Les membres du groupe s'approchèrent, j'ouvris ma pochette, séparai le tas de clichés en deux pour les tendre à Éric et Élise, une blonde aux jolis yeux verts. Ils les regardèrent avec un air satisfait avant de les passer au fur et à mesure à leurs voisins. Les clichés passant de main en main recevaient de nombreux éloges et j'en étais ravie.

– Tu es douée, me complimenta Cédric, le garçon au teint sombre et aux épaules larges.

– Elles sont vraiment réussies ! ajouta Simon.

– Merci et vous pouvez les garder. Normalement, chacun doit avoir au moins un portrait et une photo du groupe au complet. S'il en manque, je vous en ramènerai demain, spécifiai-je.

Ils me remercièrent, firent le tri pour récupérer celles où ils apparaissaient seuls et se répartirent les clichés de groupe. Je n'avais pas amené toutes celles que je possédais d'Éric, elles étaient bien trop nombreuses.

– Tu l'as ton appareil aujourd'hui ? me demanda Maxime.

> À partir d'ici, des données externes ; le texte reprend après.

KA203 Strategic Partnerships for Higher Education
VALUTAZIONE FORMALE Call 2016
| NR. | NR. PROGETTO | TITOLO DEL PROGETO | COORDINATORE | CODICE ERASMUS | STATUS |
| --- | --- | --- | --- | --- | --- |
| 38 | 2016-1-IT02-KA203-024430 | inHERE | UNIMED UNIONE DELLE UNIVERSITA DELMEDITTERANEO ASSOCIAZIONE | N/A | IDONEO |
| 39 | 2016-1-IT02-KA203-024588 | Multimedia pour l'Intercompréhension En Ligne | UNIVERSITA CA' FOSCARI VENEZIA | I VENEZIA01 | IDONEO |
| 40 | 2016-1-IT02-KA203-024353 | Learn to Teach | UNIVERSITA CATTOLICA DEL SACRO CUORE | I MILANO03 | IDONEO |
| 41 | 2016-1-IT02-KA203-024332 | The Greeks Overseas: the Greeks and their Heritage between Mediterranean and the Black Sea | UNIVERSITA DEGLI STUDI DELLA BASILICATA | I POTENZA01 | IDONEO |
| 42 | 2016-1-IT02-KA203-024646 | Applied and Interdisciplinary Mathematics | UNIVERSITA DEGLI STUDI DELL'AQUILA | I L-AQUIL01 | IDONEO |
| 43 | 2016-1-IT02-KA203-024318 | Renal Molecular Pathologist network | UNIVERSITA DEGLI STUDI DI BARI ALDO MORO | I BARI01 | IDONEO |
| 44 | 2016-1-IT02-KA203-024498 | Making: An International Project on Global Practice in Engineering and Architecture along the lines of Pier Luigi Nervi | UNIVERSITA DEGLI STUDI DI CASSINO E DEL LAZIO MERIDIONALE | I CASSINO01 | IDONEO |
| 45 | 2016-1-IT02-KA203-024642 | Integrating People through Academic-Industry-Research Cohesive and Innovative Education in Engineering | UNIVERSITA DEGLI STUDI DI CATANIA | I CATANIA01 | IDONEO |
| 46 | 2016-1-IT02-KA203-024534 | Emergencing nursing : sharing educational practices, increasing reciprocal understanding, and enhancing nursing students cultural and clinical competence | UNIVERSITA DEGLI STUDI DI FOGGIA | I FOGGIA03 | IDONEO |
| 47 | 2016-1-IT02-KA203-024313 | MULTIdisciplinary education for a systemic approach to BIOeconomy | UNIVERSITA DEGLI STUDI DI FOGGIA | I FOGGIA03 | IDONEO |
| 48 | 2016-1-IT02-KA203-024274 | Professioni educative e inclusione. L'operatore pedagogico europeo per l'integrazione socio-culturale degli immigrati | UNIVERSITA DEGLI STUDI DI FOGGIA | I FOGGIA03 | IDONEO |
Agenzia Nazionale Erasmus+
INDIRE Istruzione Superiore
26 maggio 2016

– Le jour où tu verras Julie sans appareil photo sur elle, c'est qu'elle aura perdu la tête, affirma Éric.

Il avait repris sa pose décontractée et m'observait avec un sourire moqueur. Je lui rendis le même avant de répondre.

– Il est dans mon sac, je confirme les dires d'Éric, je ne peux pas sortir sans en avoir un sur moi. Pourquoi ?

– Ce serait sympa qu'on puisse en avoir une avec tout le monde, toi comprise ! précisa-t-il.

Les autres approuvèrent et je devais reconnaître que j'étais flattée. Je ne me fis pas prier et descendis le chercher.

– Prenez place sur les strapontins, ce sera plus facile pour cadrer, leur précisai-je.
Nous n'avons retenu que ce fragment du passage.